No answer when he rang Dobbins's bell. No one visible through the window.
He turned at a slight movement beside him, expecting to see Bear and a legion of deputy marshals, but instead it was the same old woman from before, wrapped in the same fluoride-blue bathrobe, her hair still contorted in curlers. She drew back in a posture of exaggerated caution, one liver-spotted hand clenching her bathrobe closed at the throat.
"Look who's poking around here again. Mr. Twenty Questions."
"Where's Mickey?" Tim asked.
"There you go again." Her eyes flashed heavenward, her hands shaking twice, an exasperated plea for divine intervention. "What do you want with him? Everyone pulling and shoving at him-it's enough already. Leave him in peace."
"I'm a friend of Mickey's, remember? I got the police to release him. Did someone else take him?"
"No one else has been nosing around"-she squinted at him-"except you. Mickey probably went down to the park. It's after-school time. He likes to watch the children play.
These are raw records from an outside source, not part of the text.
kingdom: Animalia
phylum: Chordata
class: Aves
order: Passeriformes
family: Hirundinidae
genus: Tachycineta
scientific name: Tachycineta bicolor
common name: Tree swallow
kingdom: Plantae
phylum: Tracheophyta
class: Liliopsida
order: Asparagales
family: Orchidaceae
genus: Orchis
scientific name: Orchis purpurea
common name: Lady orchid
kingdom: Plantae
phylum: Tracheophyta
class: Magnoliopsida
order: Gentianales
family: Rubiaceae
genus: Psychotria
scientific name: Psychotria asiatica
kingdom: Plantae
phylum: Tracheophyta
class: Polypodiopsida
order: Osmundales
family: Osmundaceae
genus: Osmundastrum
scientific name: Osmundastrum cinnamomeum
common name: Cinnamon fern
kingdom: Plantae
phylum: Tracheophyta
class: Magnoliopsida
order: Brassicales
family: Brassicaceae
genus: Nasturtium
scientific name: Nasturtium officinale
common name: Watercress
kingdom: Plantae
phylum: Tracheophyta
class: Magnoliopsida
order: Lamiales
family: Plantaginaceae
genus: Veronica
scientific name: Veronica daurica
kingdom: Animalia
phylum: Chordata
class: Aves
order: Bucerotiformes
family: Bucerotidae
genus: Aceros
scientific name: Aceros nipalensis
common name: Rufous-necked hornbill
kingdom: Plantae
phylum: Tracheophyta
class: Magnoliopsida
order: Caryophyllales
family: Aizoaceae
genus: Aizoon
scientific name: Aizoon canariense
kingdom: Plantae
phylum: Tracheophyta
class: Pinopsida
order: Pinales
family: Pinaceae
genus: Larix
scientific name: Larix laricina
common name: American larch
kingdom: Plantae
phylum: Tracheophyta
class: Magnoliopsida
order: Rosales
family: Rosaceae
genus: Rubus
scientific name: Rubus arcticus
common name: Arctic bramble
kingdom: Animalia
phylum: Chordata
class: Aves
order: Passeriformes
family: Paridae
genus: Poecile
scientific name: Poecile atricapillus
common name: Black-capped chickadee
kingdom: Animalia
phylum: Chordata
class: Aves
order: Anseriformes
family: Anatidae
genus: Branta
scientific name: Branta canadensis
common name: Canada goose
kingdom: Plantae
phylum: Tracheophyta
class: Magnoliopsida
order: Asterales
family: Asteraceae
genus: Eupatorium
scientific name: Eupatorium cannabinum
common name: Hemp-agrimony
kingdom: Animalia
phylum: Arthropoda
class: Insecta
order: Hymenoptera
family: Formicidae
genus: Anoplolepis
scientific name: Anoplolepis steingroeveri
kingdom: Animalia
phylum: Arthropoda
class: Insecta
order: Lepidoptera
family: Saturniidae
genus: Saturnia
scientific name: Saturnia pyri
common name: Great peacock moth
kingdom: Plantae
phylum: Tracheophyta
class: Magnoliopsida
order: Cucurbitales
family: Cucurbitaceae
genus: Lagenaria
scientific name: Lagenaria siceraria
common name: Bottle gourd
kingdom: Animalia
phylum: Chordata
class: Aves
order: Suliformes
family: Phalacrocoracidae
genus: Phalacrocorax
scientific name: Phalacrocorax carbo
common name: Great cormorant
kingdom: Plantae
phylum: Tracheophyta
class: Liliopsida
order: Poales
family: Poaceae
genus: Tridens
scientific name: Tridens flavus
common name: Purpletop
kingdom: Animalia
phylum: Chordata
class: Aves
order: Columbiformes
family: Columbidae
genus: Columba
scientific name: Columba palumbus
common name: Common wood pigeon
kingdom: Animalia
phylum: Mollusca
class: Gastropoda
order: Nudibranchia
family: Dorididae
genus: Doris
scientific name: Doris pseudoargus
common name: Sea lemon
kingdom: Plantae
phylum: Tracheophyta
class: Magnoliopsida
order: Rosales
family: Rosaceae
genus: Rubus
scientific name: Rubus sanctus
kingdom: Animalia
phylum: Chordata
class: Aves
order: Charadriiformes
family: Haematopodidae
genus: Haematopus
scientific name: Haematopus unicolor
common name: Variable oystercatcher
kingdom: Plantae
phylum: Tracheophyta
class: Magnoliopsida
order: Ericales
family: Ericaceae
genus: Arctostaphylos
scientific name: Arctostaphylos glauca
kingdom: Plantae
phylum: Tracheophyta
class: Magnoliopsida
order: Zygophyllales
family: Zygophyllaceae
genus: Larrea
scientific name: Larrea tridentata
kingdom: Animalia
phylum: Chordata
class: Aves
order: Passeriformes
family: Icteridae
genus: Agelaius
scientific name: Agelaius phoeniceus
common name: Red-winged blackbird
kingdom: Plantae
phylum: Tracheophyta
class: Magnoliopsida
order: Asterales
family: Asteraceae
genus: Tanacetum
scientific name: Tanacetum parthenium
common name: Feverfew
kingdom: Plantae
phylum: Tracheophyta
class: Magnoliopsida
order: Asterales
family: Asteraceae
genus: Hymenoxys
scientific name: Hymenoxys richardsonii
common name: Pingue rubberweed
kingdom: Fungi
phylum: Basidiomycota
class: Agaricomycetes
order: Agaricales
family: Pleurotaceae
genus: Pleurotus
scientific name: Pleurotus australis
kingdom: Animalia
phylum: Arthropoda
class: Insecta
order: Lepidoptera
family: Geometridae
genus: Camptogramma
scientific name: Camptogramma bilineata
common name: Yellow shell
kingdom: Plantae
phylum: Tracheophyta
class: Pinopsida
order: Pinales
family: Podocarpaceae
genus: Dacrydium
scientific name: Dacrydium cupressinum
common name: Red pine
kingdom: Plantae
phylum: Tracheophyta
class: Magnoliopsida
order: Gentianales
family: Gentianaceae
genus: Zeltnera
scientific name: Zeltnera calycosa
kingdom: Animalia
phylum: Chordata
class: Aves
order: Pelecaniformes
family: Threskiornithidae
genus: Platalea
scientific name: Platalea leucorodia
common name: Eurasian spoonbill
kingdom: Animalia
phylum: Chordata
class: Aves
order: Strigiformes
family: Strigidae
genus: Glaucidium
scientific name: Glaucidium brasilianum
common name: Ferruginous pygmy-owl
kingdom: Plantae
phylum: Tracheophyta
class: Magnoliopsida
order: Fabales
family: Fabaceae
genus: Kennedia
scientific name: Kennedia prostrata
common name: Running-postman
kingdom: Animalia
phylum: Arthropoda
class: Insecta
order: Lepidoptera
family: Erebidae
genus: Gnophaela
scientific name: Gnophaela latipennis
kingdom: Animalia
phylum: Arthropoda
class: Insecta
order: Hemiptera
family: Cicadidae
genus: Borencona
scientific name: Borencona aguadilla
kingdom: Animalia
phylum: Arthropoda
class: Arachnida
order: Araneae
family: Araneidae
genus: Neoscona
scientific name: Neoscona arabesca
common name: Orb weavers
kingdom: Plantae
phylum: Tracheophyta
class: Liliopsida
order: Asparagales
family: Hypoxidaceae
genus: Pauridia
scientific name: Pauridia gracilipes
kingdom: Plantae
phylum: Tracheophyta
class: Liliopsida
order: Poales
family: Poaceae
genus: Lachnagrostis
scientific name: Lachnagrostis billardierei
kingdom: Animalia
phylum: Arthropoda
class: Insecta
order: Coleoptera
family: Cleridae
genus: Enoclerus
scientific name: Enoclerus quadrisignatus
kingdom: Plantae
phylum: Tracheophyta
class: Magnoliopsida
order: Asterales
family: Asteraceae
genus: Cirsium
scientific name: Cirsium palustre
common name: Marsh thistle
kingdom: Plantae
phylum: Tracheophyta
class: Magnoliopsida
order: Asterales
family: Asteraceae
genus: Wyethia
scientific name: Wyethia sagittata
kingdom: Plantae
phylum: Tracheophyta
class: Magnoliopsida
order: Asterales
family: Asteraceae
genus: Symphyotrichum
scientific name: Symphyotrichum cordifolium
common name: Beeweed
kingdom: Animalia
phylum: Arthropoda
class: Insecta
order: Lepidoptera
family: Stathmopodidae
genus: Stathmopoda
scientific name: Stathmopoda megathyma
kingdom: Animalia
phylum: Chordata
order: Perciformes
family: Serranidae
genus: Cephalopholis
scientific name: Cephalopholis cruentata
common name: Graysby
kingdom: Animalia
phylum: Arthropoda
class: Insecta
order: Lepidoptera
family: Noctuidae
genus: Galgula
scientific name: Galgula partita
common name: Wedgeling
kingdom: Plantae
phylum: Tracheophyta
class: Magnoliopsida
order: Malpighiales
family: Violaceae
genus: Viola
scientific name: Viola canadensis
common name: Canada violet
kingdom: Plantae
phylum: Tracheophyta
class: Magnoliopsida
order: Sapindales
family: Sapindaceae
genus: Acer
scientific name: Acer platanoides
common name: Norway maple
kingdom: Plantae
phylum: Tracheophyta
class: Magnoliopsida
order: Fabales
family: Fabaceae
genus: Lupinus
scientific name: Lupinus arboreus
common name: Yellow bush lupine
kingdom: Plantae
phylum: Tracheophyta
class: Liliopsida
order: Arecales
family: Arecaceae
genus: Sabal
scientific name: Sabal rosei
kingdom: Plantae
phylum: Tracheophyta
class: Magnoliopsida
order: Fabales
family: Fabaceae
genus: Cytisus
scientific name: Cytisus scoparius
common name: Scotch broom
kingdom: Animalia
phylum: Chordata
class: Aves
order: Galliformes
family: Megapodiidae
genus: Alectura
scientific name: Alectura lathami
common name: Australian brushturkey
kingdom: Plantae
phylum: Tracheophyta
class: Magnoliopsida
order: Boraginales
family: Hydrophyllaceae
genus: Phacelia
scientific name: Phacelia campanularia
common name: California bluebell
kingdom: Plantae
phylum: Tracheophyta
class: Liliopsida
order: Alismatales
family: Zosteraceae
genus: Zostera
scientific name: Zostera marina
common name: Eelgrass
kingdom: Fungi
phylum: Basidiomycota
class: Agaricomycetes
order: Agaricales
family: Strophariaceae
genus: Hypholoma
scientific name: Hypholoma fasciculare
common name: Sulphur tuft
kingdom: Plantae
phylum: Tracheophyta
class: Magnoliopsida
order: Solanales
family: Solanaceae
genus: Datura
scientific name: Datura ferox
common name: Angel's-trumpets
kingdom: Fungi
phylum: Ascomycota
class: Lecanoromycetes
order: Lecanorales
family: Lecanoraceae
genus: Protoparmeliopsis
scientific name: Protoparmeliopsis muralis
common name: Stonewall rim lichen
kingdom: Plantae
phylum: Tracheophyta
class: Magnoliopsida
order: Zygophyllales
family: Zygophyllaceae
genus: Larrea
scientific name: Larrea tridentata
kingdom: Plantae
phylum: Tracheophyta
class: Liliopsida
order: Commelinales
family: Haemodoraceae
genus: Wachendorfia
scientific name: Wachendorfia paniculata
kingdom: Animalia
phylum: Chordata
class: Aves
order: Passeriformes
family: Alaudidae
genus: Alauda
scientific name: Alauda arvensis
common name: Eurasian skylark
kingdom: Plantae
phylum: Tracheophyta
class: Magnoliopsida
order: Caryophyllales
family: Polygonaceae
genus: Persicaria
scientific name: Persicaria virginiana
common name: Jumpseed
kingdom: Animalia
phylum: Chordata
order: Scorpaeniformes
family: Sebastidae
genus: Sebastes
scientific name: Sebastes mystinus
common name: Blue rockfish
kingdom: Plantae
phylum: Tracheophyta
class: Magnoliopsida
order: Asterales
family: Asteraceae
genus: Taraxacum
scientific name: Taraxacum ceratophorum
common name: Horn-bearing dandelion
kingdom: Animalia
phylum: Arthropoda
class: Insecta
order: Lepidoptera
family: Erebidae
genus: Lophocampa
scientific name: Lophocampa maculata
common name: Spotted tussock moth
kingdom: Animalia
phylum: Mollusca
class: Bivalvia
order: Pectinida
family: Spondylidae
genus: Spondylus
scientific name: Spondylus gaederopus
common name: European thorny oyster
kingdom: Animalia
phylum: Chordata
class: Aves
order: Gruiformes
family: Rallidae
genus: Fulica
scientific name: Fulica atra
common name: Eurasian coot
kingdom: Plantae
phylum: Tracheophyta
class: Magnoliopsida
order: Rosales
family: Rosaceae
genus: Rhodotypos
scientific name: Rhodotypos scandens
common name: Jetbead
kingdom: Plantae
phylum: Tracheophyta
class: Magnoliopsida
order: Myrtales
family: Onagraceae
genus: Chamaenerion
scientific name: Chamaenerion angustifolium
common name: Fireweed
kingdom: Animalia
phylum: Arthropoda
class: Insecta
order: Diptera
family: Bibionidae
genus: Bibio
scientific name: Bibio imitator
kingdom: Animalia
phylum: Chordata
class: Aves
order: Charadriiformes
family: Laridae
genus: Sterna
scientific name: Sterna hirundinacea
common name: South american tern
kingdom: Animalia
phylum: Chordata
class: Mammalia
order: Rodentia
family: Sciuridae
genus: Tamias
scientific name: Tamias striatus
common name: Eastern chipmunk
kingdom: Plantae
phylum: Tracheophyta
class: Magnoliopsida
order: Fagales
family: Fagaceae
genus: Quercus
He misses them, because those schmucks took it away from him, his work at the school, those kids he adored so."
Tim fought to maintain a facade of patience. "Which way is the park?"
She pointed an unsteady finger. "Just up the street."
When Tim flashed past her, she let out a little shriek. He hit a dead sprint, sighting the park ahead, a half block rimmed with sycamores. Fluorescent Frisbees drifted over the abbreviated field, mothers chatted beside strollers, infants kicked up sand in a play box. Tim pulled up in the picnic area, trying to condense the whirlwind of motion, scanning the area for Dobbins. A mother sat with a notepad across her knees, her gold pen flashing in the sunlight. Children kicked and screamed from swings. Colorful clothing. The smell of baby powder. Cell phones chirping.
Across the park Dobbins sat on the edge of a wide brick planter, watching a group of kids play tag, his face heavy with sadness.